Written task -> Reproduce the part of the patch discussion starting at "Rewrote and moved" and ending at "wrong under wraparound?".

Rewrote and moved this comment to it's own thing.

>
>>
>>> */
>>> - else if (!builder->running.xcnt)
>>> + else if (!builder->running.xcnt ||
>>> + running->oldestRunningXid > builder->running.xmax)
>>
>> Isn't that wrong under wraparound?
>>
>
> Right, should use TransactionIdFollows.
>

Fixed.

>>
>>> {
>>> int off;
>>> + bool first = builder->running.xcnt == 0;
>>>
>>> /*
>>> * We only care about toplevel xids as those are the ones we
>>> @@ -1338,20 +1349,13 @@ SnapBuildFindSnapshot(SnapBuild *builder, XLogRecPtr lsn, xl_running_xacts *runn
>>> builder->running.xmin = builder->running.xip[0];
>>> builder->running.xmax = builder->running.xip[running->xcnt - 1];
>>>
>>> +
>>> /* makes comparisons cheaper later */
>>> TransactionIdRetreat(builder->running.xmin);
>>> TransactionIdAdvance(builder->running.xmax);
>>>
>>> builder->state = SNAPBUILD_FULL_SNAPSHOT;
>>>
>>> - ereport(LOG,
>>> - (errmsg("logical decoding found initial starting point at %X/%X",
>>> - (uint32) (lsn >> 32), (uint32) lsn),
>>> - errdetail_plural("%u transaction needs to finish.",
>>> - "%u transactions need to finish.",
>>> - builder->running.xcnt,
>>> - (uint32) builder->running.xcnt)));
>>> -
>>> + /*
>>> + * If this is the first time we've seen xl_running_xacts, we are done.
>>> + */
>>> + if (first)
>>> + {
>>> + ereport(LOG,
>>> + (errmsg("logical decoding found initial starting point at %X/%X",
>>> + (uint32) (lsn >> 32), (uint32) lsn),
>>> + errdetail_plural("%u transaction needs to finish.",
>>> + "%u transactions need to finish.",
>>> + builder->running.xcnt,
>>> + (uint32) builder->running.xcnt)));
>>> + }
>>> + else
>>> + {
>>> + /*
>>> + * Because of the race condition in LogStandbySnapshot() the
>>> + * transactions recorded in xl_running_xacts as running might have
>>> + * already committed by the time the xl_running_xacts was written
>>> + * to WAL. Use the information about decoded transactions that we
>>> + * gathered so far to update our idea about what's still running.

Given information ->
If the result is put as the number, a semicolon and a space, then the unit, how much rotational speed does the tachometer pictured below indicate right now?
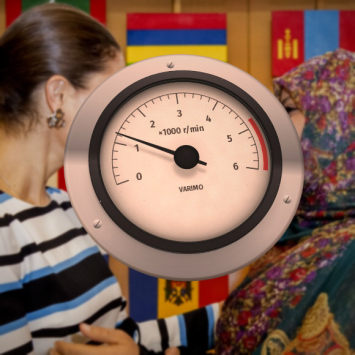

Response ->
Rewrote and moved this comment to it's own thing.

>
>>
>>> */
>>> - else if (!builder->running.xcnt)
>>> + else if (!builder->running.xcnt ||
>>> + running->oldestRunningXid > builder->running.xmax)
>>
>> Isn't that wrong under wraparound?